Фрагмент документа:
-*-

Лени Рифеншталь. Да, их существует несколько. По этому поводу в прошлом году я даже побывала в Америке. Журнал «Тайм мэгэзин» пригласил всех, кто когда-либо был изображен на его обложках. Из каждой страны приехали по два-три человека. Из Германии были Клаудиа Шиффер и Лени.
Корр. Есть еще один фотограф, который сыграл определенную роль в вашем фильме «Олимпия» — Вальтер Хеге. По крайней мере, его снимок был помещен на афише.
Лени Рифеншталь. Хеге очень хорошо снимал архитектуру, скульптуру. В своем фильме я поручала ему снимать архитектурные сооружения, памятники, олимпийский стадион.
Корр.Но кинокамерой, не как фотографу?
Лени Рифеншталь. Они все работали только как кинооператоры, не как фотографы. В качестве просто фотографов у меня работали Рольф Лантин и Артур Гримм, они снимали рабочие моменты. С ними был заключен соответствующий договор.

-*-

Раздел данных:
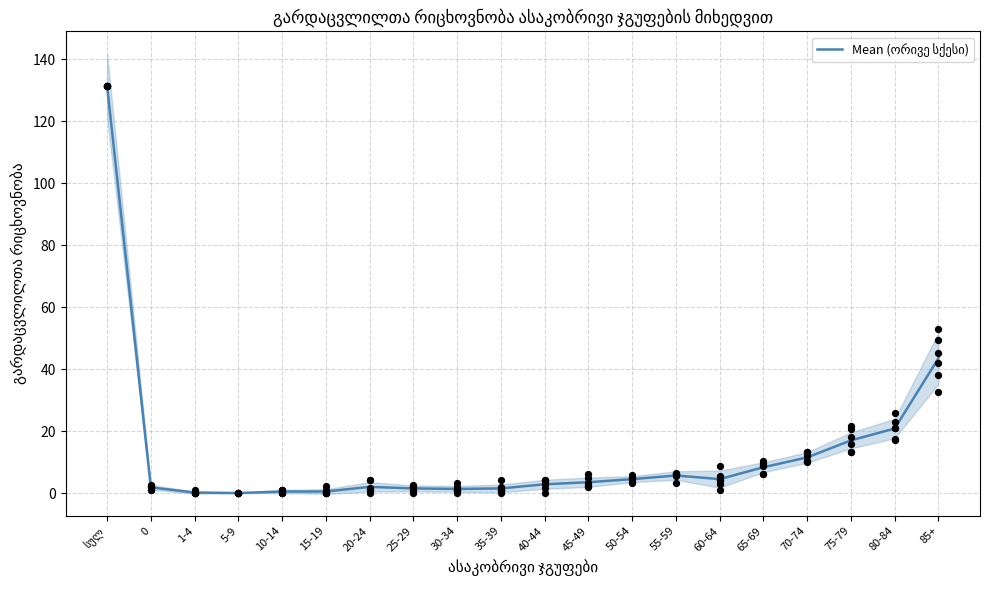

What is the change in value from სულ to 60-64?

-127.0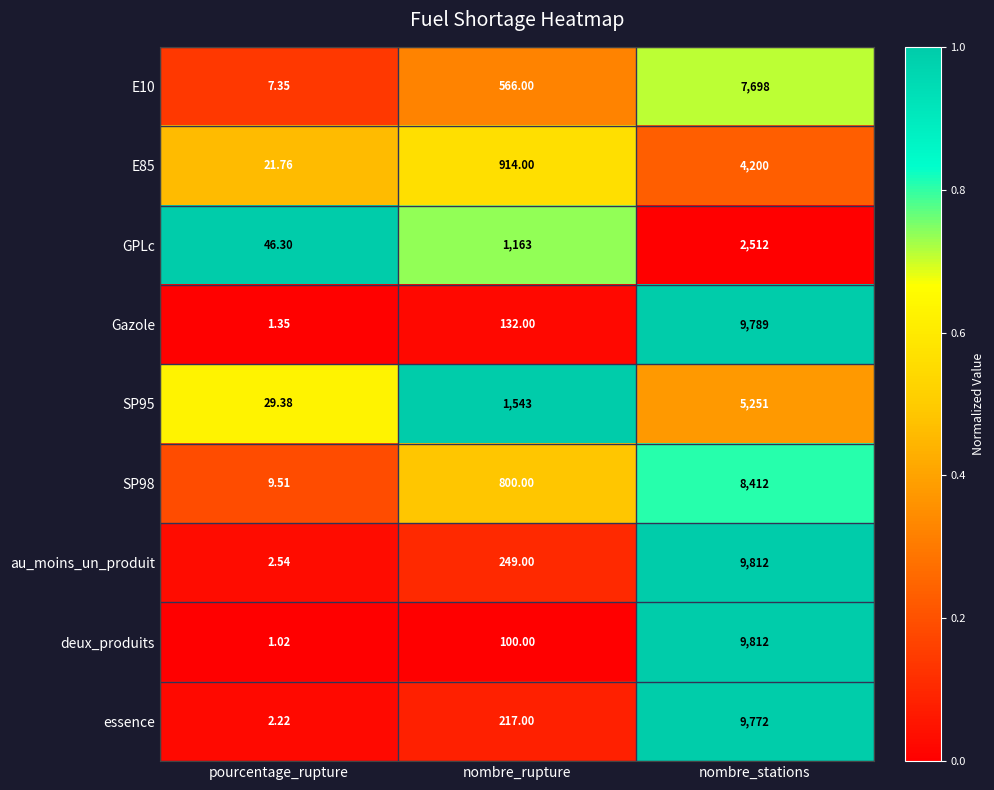

Which label corresponds to the largest value in the chart?

nombre_stations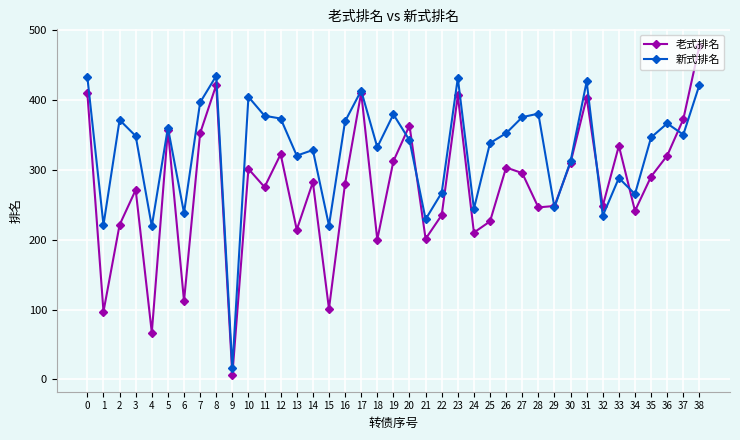

What is the maximum value for 老式排名?

477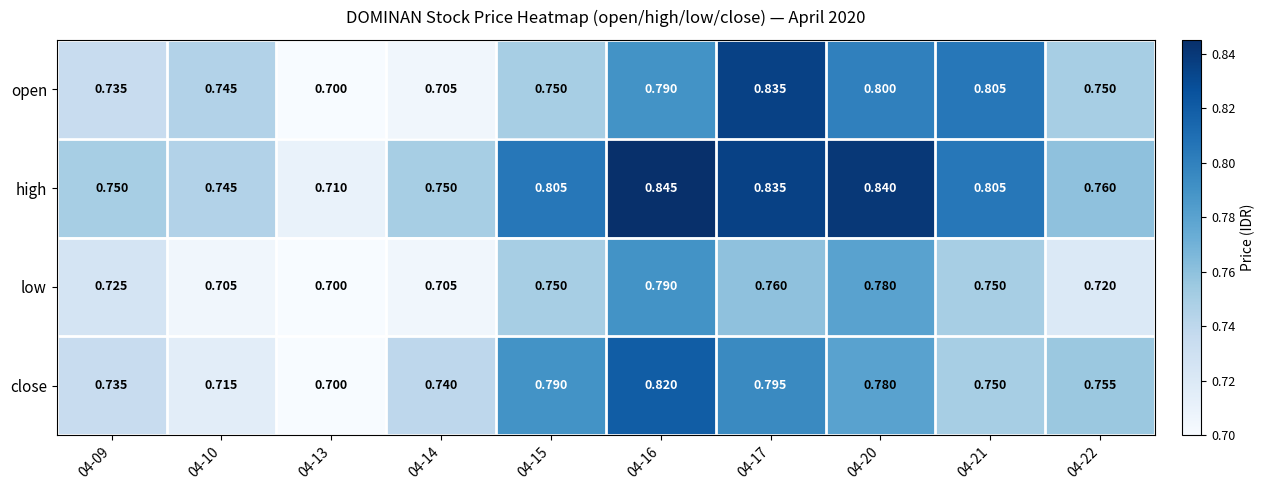

List the series in order of their peak value, highest first.

high, open, close, low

-*-

Что сделать:
1. Ответьте на вопросы по интервью с Лени Рифеншталь:
(a) Какой журнал пригласил в Америку всех, кто когда-либо был изображен на его обложках?
(b) Что, по словам Рифеншталь, очень хорошо снимал Вальтер Хеге?
(c) Кто работал у Рифеншталь в качестве просто фотографов?
2. Продолжите интервью с Лени Рифеншталь после ее последней реплики.

Ответы к заданиям:
1.
(a) «Тайм мэгэзин».
(b) Архитектуру и скульптуру.
(c) Рольф Лантин и Артур Гримм.

2.
Корр. Были ли у вас проблемы при съемке обнаженной натуры для «Олимпии»? Лени Рифеншталь. Моя идея заключалась в следующем: корни олимпийского движения находились в Олимпии, и я хотела показать руины, но это не фигуры, это только камни. И затем, в следующем плане, я от камней перехожу на ландшафт, на Акрополь, на храмы. А с храмов делаю переход на статуи. Затем от пластических фигур мне нужно было перейти к современности. Как? Нет лучшего способа, чем превращение пластической фигуры в фигуру живого человека. Собственно говоря, это ведь логичный, естественный переход — от статуи к человеческому телу, не имеющий ничего общего с идеологией. Эти кадры я снимала на Балтике. Только потому на Балтике, что там был спокойный фон, а вовсе не из-за приверженности к фашизму.
Корр. Разумеется, греческие статуи запечатлели обнаженную натуру. И столь же естественным является переход к обнаженному человеку. Но вопрос состоял в следующем: возникали ли у вас проблемы, когда вы решили снимать обнаженных людей?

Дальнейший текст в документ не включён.